WA: How do you convince landowners to give up their rights and any short-term benefits they might gain from the land?

WH: It can definitely be a hard sell for some people. My father was a “country lawyer” and used to say that you shouldn’t “reach your dead hand out from the grave” and dictate what your children do. But on the other hand, some people feel so strongly about their land that they don’t trust their kids, or whoever might own their land in the future, to do the right thing. A conservation easement gives landowners that flexibility to make their stewardship permanent with a financial incentive to do so—which might ultimately benefit their kids after all.

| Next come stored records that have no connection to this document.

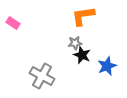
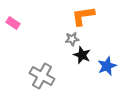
gray star: moved 3 px left, 4 px up
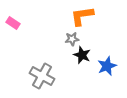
orange L-shape: moved 1 px left
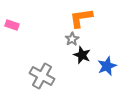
orange L-shape: moved 1 px left, 2 px down
pink rectangle: moved 1 px left, 2 px down; rotated 16 degrees counterclockwise
gray star: rotated 24 degrees counterclockwise
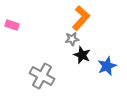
orange L-shape: rotated 140 degrees clockwise
gray star: rotated 24 degrees clockwise
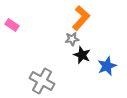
pink rectangle: rotated 16 degrees clockwise
gray cross: moved 5 px down
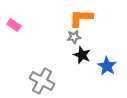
orange L-shape: rotated 130 degrees counterclockwise
pink rectangle: moved 2 px right
gray star: moved 2 px right, 2 px up
blue star: rotated 18 degrees counterclockwise
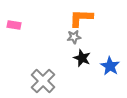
pink rectangle: rotated 24 degrees counterclockwise
black star: moved 3 px down
blue star: moved 3 px right
gray cross: moved 1 px right; rotated 15 degrees clockwise
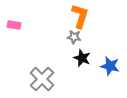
orange L-shape: moved 1 px left, 2 px up; rotated 105 degrees clockwise
gray star: rotated 16 degrees clockwise
blue star: rotated 18 degrees counterclockwise
gray cross: moved 1 px left, 2 px up
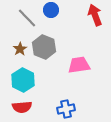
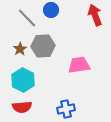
gray hexagon: moved 1 px left, 1 px up; rotated 25 degrees counterclockwise
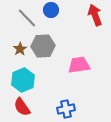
cyan hexagon: rotated 10 degrees clockwise
red semicircle: rotated 60 degrees clockwise
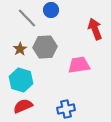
red arrow: moved 14 px down
gray hexagon: moved 2 px right, 1 px down
cyan hexagon: moved 2 px left; rotated 20 degrees counterclockwise
red semicircle: moved 1 px right, 1 px up; rotated 102 degrees clockwise
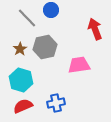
gray hexagon: rotated 10 degrees counterclockwise
blue cross: moved 10 px left, 6 px up
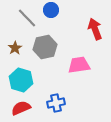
brown star: moved 5 px left, 1 px up
red semicircle: moved 2 px left, 2 px down
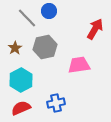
blue circle: moved 2 px left, 1 px down
red arrow: rotated 50 degrees clockwise
cyan hexagon: rotated 15 degrees clockwise
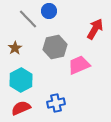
gray line: moved 1 px right, 1 px down
gray hexagon: moved 10 px right
pink trapezoid: rotated 15 degrees counterclockwise
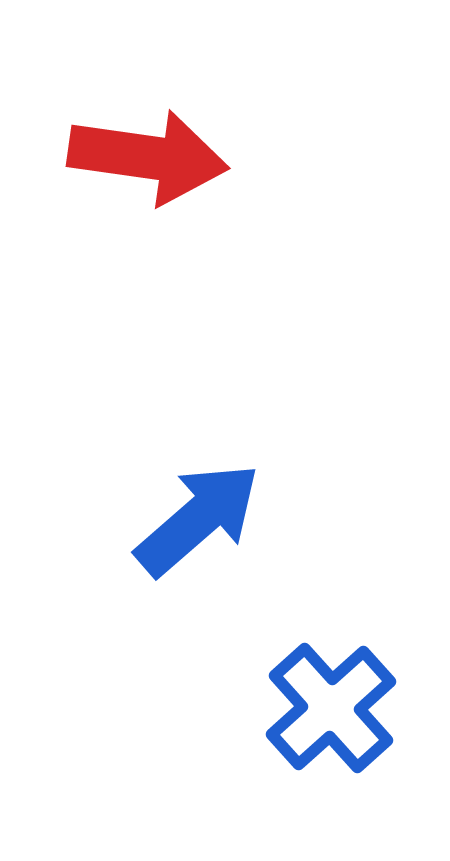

It might sound scary, giving something up for forever, and the tax incentive doesn’t work for everyone. In some cases, you can actually sell those development rights to TNC or another protective entity, put that money in a bank or invest it, and potentially make as much or more money than you would by selling or developing that land with no restrictions. To the extent you donate rather than sell, you get the tax write-off, and you still may come out ahead in the long run. Plus you’re helping the planet.

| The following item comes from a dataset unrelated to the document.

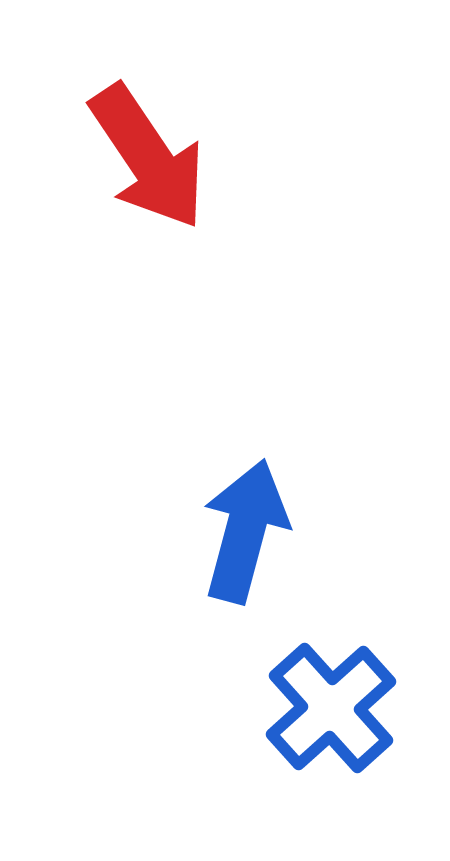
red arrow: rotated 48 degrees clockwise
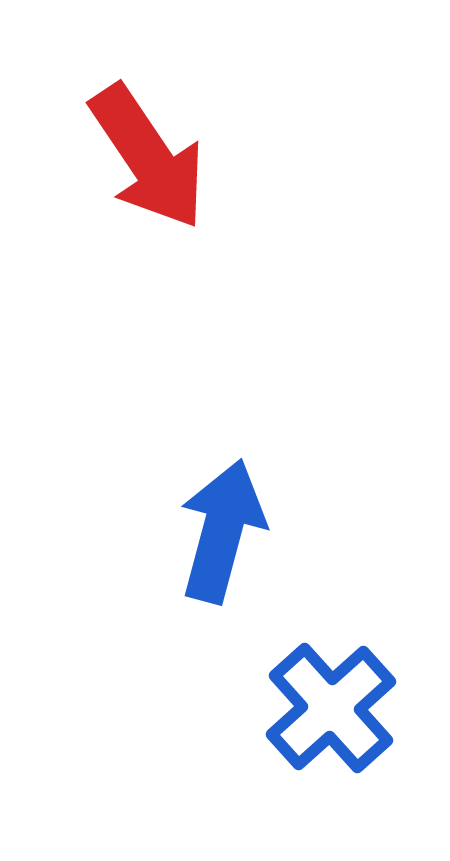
blue arrow: moved 23 px left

WA: You’ve spoken about working with the government, foundations, and corporations to raise funds for conservation. Is there a more grassroots level to TNC?

WH: We have over a million members who receive our mailings and magazines, many of whom make small, but important, monetary contributions to TNC. It’s difficult to raise funds for big projects through grassroots, but every little bit helps. For our broad membership, our efforts are as much about the relationship we can build with them as it is about the money we raise.

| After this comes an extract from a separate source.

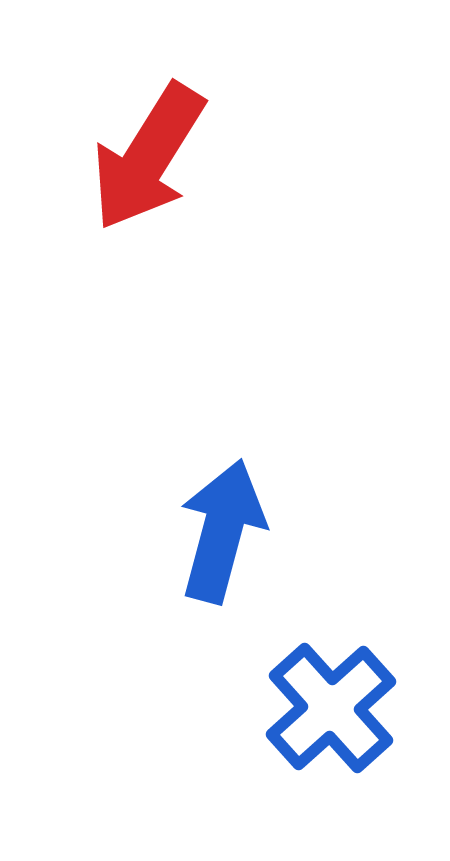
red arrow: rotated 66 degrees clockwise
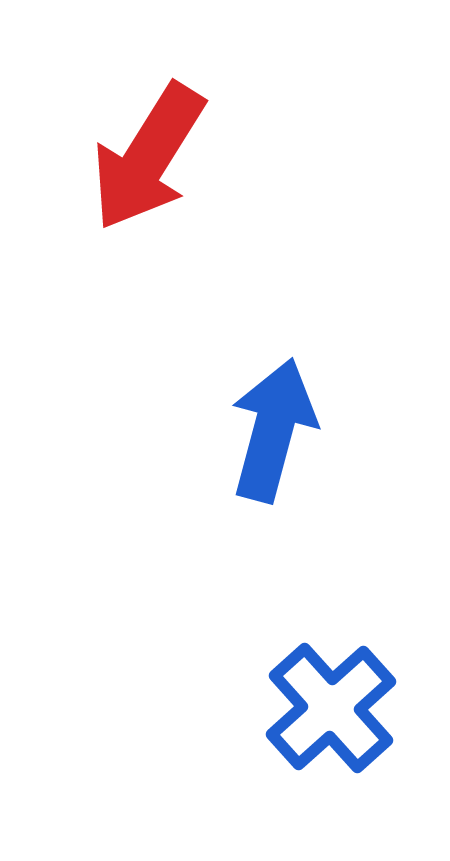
blue arrow: moved 51 px right, 101 px up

Here in Georgia, we do provide volunteer opportunities at our preserves and offices. And we’re also cultivating the next generation of conservations leaders through our own internship programs. Leaders in Environmental Action for the Future (LEAF) is a 4-week paid residential internship program for high school students that provides them with  on-the-ground experience alongside conservation scientists in the field. Additionally, our GLOBE Internship Program is an annual 10-week paid summer internship program that prepares undergraduate or graduate students for successful careers in the environmental workforce.

WA: Have political currents affected TNC’s strategies?

WH: In 2008, I remember that there was a tremendous amount of optimism across the environmental community for new enlightened policy, given the emerging consensus about climate change and the controlling party’s view of environmental issues. All of a sudden, it seemed obvious to many that policy was how we’d fix everything. Of course, in 2010, political winds shifted, and a lot of that became less attainable. So, it’s important that we know how to work with many different political factions, in a more decentralized, state-by-state way. Look at California’s cap-and-trade system, or the one in New England, for example.  We don’t have that policy framework in Georgia, but we do have tremendous investment in solar energy. Therefore, we can do things in a more creative, place-based way, not necessarily top-down.

WA: Speaking of place-based, the Georgia Outdoor Stewardship Amendment (GOSA) passed on Tuesday [November 6th]. How does that impact your work?

WH: We and others have worked a long, long time to pass something like GOSA. There are similar policies already in place in South Carolina, Alabama, and Florida. What it does is creates a dedicated pool of funding for land conservation projects. We [TNC] have been able to create ad-hoc avenues of funding ourselves, but to have this treasure chest to fall back on is so important—and it passed by 83%. That’s a mandate as far as I’m concerned. That should put this above partisan politics.

WA: Does TNC itself ever get very political?

WH: No. We work with the government, with corporations, with private landowners, not against them in the media or in litigation. We try to say, “Look, we’re sure there’s a solution here, so let’s bring everyone together and talk.” We don’t want to get weighed down by the polarized political environment. Nature unites us.